Task brief: Below are some records. Pull every line that contains the word "toggle".

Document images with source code
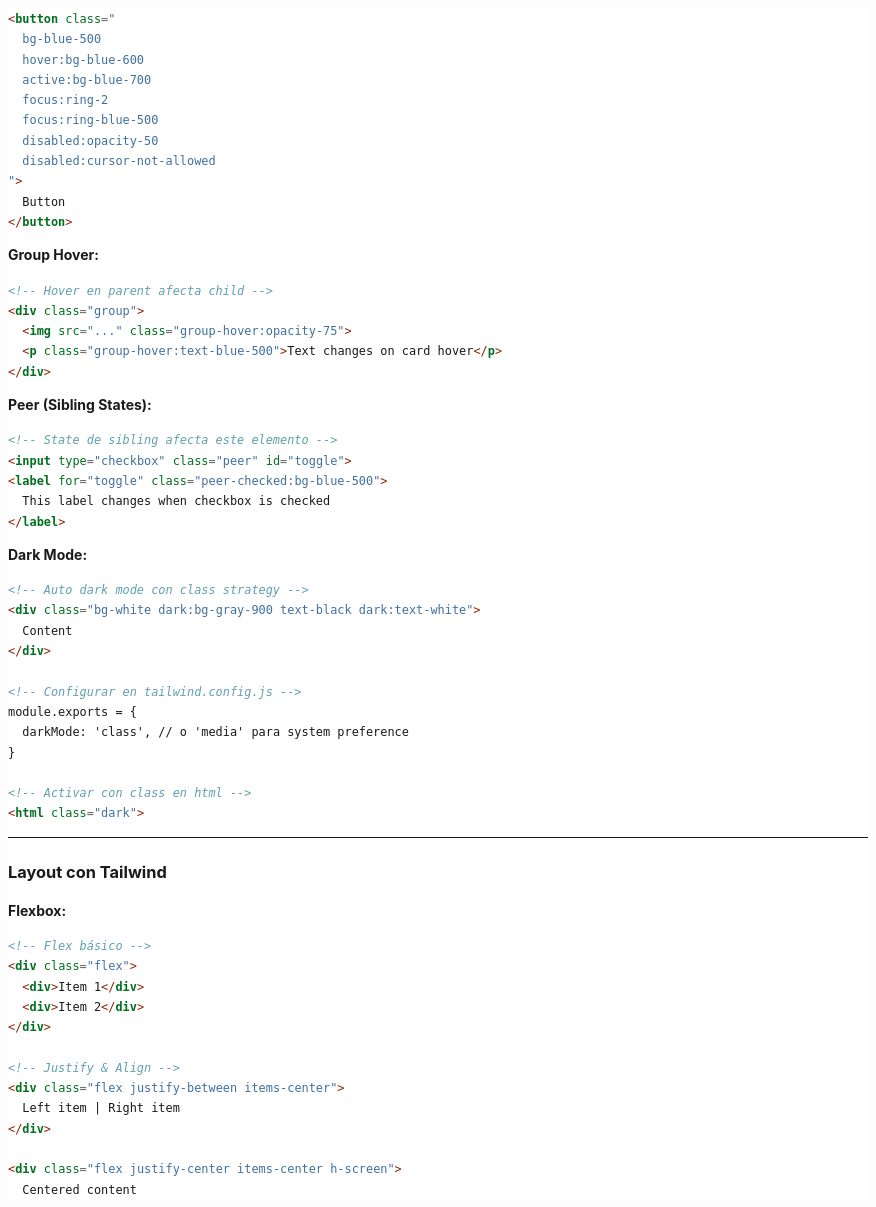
 ```html
<button class="
  bg-blue-500
  hover:bg-blue-600
  active:bg-blue-700
  focus:ring-2
  focus:ring-blue-500
  disabled:opacity-50
  disabled:cursor-not-allowed
">
  Button
</button>
```

**Group Hover:**
```html
<!-- Hover en parent afecta child -->
<div class="group">
  <img src="..." class="group-hover:opacity-75">
  <p class="group-hover:text-blue-500">Text changes on card hover</p>
</div>
```

**Peer (Sibling States):**
```html
<!-- State de sibling afecta este elemento -->
<input type="checkbox" class="peer" id="toggle">
<label for="toggle" class="peer-checked:bg-blue-500">
  This label changes when checkbox is checked
</label>
```

**Dark Mode:**
```html
<!-- Auto dark mode con class strategy -->
<div class="bg-white dark:bg-gray-900 text-black dark:text-white">
  Content
</div>

<!-- Configurar en tailwind.config.js -->
module.exports = {
  darkMode: 'class', // o 'media' para system preference
}

<!-- Activar con class en html -->
<html class="dark">
```

---

### Layout con Tailwind

**Flexbox:**
```html
<!-- Flex básico -->
<div class="flex">
  <div>Item 1</div>
  <div>Item 2</div>
</div>

<!-- Justify & Align -->
<div class="flex justify-between items-center">
  Left item | Right item
</div>

<div class="flex justify-center items-center h-screen">
  Centered content
```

Answer to this problem:
<input type="checkbox" class="peer" id="toggle">
<label for="toggle" class="peer-checked:bg-blue-500">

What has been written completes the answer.